Taking an example of the "Shift Immediate", it is represented in the sail-riscv as :

mapping clause encdec = SHIFTIOP(shamt, rs1, rd, RISCV_SLLI) <-> 0b000000 @ shamt @ rs1 @ 0b001 @ rd @ 0b0010011 if sizeof(xlen) == 64 | shamt[5] == bitzero
mapping clause encdec = SHIFTIOP(shamt, rs1, rd, RISCV_SRLI) <-> 0b000000 @ shamt @ rs1 @ 0b101 @ rd @ 0b0010011 if sizeof(xlen) == 64 | shamt[5] == bitzero
mapping clause encdec = SHIFTIOP(shamt, rs1, rd, RISCV_SRAI) <-> 0b010000 @ shamt @ rs1 @ 0b101 @ rd @ 0b0010011 if sizeof(xlen) == 64 | shamt[5] == bitzero

which is then parsed and stored in the encodings hashtable like so:

SHIFTIOP:0b010000, shamt, rs1, 0b101, rd, 0b0010011
SHIFTIOP:0b000000, shamt, rs1, 0b101, rd, 0b0010011
SHIFTIOP:0b000000, shamt, rs1, 0b001, rd, 0b0010011

And while printing the json, they get randomly associated with either SLLI, SRLI or SRAI as they share a common key & there is no marker to distinguish between the different types.

I think we need some sort of extra marker in the encdecs or some extra information in the encodings Hashtable for proper association.

ThinkOpenly commented 6 months ago

Hmm.
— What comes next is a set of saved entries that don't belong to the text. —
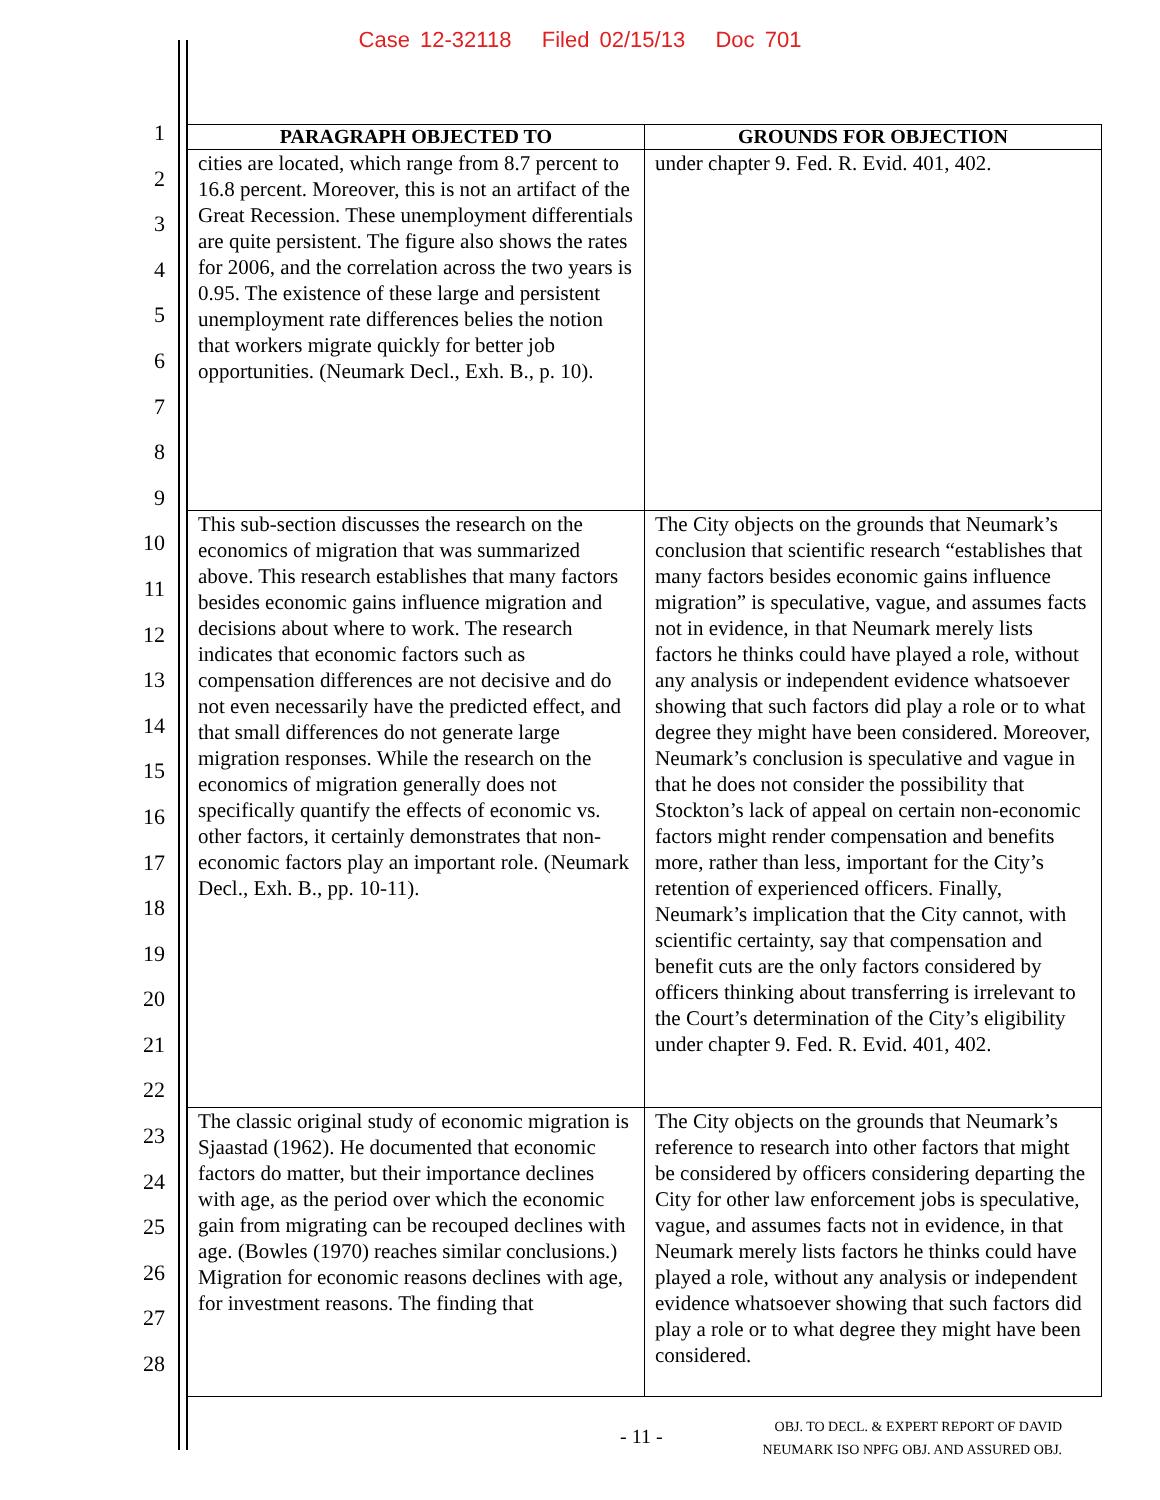Case 12-32118 Filed 02/15/13 Doc 701
1
2
3
4
5
6
7
8
9
10
11
12
13
14
15
16
17
18
19
20
21
22
23
24
25
26
27
28
| PARAGRAPH OBJECTED TO | GROUNDS FOR OBJECTION |
| --- | --- |
| cities are located, which range from 8.7 percent to 16.8 percent. Moreover, this is not an artifact of the Great Recession. These unemployment differentials are quite persistent. The figure also shows the rates for 2006, and the correlation across the two years is 0.95. The existence of these large and persistent unemployment rate differences belies the notion that workers migrate quickly for better job opportunities. (Neumark Decl., Exh. B., p. 10). | under chapter 9. Fed. R. Evid. 401, 402. |
| This sub-section discusses the research on the economics of migration that was summarized above. This research establishes that many factors besides economic gains influence migration and decisions about where to work. The research indicates that economic factors such as compensation differences are not decisive and do not even necessarily have the predicted effect, and that small differences do not generate large migration responses. While the research on the economics of migration generally does not specifically quantify the effects of economic vs. other factors, it certainly demonstrates that non-economic factors play an important role. (Neumark Decl., Exh. B., pp. 10-11). | The City objects on the grounds that Neumark’s conclusion that scientific research “establishes that many factors besides economic gains influence migration” is speculative, vague, and assumes facts not in evidence, in that Neumark merely lists factors he thinks could have played a role, without any analysis or independent evidence whatsoever showing that such factors did play a role or to what degree they might have been considered. Moreover, Neumark’s conclusion is speculative and vague in that he does not consider the possibility that Stockton’s lack of appeal on certain non-economic factors might render compensation and benefits more, rather than less, important for the City’s retention of experienced officers. Finally, Neumark’s implication that the City cannot, with scientific certainty, say that compensation and benefit cuts are the only factors considered by officers thinking about transferring is irrelevant to the Court’s determination of the City’s eligibility under chapter 9. Fed. R. Evid. 401, 402. |
| The classic original study of economic migration is Sjaastad (1962). He documented that economic factors do matter, but their importance declines with age, as the period over which the economic gain from migrating can be recouped declines with age. (Bowles (1970) reaches similar conclusions.) Migration for economic reasons declines with age, for investment reasons. The finding that | The City objects on the grounds that Neumark’s reference to research into other factors that might be considered by officers considering departing the City for other law enforcement jobs is speculative, vague, and assumes facts not in evidence, in that Neumark merely lists factors he thinks could have played a role, without any analysis or independent evidence whatsoever showing that such factors did play a role or to what degree they might have been considered. |
- 11 -
OBJ. TO DECL. & EXPERT REPORT OF DAVID
NEUMARK ISO NPFG OBJ. AND ASSURED OBJ.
Thanks for explaining the problem so clearly. So, we have overloaded encdec identifiers, discriminated by enums of various types. This presents a bit of a challenge.
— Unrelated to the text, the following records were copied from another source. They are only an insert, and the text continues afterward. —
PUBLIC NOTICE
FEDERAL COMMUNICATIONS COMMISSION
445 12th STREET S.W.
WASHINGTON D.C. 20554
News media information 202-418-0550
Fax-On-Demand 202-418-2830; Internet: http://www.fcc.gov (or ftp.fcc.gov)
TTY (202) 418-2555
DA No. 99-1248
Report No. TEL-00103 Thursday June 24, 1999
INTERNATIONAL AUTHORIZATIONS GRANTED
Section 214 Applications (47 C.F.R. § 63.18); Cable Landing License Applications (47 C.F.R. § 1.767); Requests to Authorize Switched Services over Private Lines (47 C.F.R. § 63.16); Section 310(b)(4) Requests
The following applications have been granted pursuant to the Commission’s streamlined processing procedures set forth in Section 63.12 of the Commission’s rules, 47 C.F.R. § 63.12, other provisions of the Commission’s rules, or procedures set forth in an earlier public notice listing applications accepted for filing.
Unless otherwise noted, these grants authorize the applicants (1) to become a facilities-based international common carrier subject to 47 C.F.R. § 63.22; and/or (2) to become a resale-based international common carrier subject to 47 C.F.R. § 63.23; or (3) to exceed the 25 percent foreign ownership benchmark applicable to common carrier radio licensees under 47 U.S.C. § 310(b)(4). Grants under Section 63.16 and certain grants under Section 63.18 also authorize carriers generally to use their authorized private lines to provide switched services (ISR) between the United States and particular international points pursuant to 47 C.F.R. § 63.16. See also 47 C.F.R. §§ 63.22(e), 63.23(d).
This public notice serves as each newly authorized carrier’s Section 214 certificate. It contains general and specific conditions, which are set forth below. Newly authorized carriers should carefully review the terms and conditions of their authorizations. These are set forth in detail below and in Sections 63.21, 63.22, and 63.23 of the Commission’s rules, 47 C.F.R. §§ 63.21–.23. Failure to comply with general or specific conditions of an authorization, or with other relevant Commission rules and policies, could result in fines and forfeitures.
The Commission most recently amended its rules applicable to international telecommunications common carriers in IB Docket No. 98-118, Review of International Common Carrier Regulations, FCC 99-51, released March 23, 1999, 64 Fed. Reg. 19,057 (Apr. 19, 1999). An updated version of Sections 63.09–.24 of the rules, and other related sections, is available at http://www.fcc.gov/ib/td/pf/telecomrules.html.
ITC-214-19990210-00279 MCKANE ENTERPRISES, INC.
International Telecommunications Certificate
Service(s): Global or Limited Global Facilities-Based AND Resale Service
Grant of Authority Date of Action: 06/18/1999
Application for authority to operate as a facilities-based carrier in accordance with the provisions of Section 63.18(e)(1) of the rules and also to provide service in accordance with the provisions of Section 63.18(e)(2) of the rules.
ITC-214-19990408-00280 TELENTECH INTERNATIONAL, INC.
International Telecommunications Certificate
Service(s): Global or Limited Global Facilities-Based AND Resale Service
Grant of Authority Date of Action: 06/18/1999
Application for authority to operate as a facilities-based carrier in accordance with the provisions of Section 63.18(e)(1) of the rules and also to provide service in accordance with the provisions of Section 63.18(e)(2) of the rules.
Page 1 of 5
One thought is to determine the types of the parameters to the encdec mapping's left-side, then look for whichever one is an enum and use that as the actual identifier of the encdec. Although, for this to work, all of the related hashtables would have to use that as the key, and we don't even have that information when we first encounter the union clause ast. So, this approach is not ideal.

Perhaps we need to adjust the encodings table to allow for some indirection. Instead of each value in the table being a list, maybe it is instead a list of lists. (Brainstorming here.)
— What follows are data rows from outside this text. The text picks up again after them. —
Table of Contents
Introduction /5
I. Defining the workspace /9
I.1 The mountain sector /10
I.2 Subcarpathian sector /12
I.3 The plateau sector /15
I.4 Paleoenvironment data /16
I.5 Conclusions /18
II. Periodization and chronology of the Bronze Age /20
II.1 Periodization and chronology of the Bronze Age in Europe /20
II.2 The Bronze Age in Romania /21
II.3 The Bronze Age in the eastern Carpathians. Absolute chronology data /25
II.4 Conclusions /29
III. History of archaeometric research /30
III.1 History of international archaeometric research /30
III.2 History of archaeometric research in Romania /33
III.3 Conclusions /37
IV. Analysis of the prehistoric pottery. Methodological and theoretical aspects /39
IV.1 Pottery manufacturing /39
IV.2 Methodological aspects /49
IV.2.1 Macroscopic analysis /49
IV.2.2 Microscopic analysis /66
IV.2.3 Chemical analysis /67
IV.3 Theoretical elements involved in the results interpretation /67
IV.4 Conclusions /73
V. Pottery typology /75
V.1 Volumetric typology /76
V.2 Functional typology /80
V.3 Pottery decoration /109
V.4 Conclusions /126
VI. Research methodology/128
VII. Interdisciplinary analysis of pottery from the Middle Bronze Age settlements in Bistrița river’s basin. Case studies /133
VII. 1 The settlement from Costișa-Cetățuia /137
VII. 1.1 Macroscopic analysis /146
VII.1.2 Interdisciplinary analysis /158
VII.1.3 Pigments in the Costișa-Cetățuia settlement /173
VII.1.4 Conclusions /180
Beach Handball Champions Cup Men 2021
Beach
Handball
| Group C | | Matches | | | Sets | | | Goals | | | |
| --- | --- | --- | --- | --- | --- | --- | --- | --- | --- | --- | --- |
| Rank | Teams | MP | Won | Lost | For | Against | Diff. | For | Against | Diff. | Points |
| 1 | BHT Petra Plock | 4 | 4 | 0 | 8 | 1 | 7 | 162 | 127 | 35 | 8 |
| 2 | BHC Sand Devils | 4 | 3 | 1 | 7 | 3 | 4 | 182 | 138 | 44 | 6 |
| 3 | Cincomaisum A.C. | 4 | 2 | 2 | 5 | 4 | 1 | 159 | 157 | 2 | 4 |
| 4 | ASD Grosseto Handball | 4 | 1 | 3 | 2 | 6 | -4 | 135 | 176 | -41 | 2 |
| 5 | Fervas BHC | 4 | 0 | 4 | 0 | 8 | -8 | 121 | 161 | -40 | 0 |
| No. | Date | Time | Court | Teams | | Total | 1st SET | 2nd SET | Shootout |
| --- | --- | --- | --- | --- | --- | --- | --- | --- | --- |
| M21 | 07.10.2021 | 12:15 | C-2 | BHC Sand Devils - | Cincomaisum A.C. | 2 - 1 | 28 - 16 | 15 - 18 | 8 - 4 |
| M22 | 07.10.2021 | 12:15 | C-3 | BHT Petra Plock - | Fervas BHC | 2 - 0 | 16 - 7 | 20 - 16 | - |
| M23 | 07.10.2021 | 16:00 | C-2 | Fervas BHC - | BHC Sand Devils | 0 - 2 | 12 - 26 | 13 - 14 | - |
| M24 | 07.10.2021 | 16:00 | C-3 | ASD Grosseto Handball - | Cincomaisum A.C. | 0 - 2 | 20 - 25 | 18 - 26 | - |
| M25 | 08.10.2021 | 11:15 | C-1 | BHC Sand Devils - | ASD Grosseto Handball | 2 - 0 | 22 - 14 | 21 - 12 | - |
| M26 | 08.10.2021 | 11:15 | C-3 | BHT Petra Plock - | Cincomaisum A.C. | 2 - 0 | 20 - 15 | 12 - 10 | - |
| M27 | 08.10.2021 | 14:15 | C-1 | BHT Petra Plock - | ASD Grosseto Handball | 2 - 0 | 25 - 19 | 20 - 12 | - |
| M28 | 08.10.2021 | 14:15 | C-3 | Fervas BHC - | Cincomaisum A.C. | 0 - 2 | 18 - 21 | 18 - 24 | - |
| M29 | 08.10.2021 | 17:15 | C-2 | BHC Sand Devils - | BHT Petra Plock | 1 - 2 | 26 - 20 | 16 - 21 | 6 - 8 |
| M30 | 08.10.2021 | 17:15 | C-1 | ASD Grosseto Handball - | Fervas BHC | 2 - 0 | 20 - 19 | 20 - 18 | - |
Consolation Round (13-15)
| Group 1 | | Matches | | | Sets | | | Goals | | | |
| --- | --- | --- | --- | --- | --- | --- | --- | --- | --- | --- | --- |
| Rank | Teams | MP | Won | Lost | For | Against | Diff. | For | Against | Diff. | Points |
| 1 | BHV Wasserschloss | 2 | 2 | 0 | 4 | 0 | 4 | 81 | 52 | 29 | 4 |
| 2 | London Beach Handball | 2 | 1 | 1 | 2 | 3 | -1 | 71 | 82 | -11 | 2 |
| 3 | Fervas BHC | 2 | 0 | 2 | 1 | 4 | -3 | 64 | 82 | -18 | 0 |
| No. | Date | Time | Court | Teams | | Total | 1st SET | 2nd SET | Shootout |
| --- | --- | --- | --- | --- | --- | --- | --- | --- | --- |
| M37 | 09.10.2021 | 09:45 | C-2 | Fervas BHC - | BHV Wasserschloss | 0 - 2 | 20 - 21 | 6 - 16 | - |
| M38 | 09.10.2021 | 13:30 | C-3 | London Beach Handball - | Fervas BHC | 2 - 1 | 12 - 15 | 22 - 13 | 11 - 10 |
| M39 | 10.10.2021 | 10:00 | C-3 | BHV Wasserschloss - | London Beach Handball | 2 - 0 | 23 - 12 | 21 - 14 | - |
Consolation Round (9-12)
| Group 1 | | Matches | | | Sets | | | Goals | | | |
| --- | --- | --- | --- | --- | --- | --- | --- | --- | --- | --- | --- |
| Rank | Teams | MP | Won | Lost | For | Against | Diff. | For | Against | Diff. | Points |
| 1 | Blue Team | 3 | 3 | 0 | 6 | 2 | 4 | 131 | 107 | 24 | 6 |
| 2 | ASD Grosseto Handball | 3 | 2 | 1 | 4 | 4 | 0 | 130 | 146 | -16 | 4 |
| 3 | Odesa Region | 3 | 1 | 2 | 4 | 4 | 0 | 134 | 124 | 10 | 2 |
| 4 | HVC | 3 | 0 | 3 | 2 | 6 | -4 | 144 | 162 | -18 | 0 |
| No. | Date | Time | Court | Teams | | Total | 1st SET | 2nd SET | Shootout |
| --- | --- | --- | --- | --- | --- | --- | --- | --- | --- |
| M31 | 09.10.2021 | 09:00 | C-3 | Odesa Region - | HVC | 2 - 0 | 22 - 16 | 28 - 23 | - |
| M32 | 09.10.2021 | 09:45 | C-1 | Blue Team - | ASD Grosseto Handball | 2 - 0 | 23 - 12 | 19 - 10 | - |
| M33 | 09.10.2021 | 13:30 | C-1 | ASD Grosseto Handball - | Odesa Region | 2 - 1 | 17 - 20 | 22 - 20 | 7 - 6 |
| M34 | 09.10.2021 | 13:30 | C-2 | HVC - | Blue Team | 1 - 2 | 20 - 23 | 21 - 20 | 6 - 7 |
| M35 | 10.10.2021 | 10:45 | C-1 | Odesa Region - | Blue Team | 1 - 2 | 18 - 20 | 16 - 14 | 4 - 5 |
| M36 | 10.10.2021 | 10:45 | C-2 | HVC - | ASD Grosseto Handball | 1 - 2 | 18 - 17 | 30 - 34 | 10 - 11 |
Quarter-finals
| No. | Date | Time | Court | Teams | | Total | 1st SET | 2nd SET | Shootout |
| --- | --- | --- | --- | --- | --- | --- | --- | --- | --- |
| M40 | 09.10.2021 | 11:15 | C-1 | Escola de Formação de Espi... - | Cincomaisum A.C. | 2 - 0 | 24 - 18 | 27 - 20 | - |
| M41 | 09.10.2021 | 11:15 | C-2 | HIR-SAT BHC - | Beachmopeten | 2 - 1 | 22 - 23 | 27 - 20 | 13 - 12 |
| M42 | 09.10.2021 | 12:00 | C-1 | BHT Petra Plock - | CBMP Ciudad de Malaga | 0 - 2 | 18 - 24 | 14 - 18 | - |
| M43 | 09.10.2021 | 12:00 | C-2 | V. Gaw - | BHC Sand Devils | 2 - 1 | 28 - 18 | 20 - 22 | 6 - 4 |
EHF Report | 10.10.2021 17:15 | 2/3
In the example above, SHIFTIOP(shamt, rs1, rd, RISCV_SLLI) could determine that RISCV_SLLI is an enum value, and use that as a secondary key. Then, the "SHIFTIOP" entry in the hashtable would look more like:

SHIFTIOP: [ [ RISCV_SLLI, 0b010000, shamt, rs1, 0b101, rd, 0b0010011 ],
            [ RISCV_SRLI, 0b000000, shamt, rs1, 0b101, rd, 0b0010011 ],
            [ RISCV_SRAI, 0b000000, shamt, rs1, 0b001, rd, 0b0010011 ] ]

"normal" instructions could use a null string or the primary key as the secondary key:

RISCV_JALR: [ [ RISCV_JALR, imm, rs1, 0b000, rd, 0b1100111 ] ]

Although, when we are emitting JSON, we have the primary key and the mnemonic, but we don't get the full set of mnemonics until after we're done parsing. Maybe we need to explode the mnemonics earlier? The mnemonic is the ultimate unique key.

snapdgn commented 6 months ago

The second option appears quite reasonable to me. I'll go ahead and experiment on it.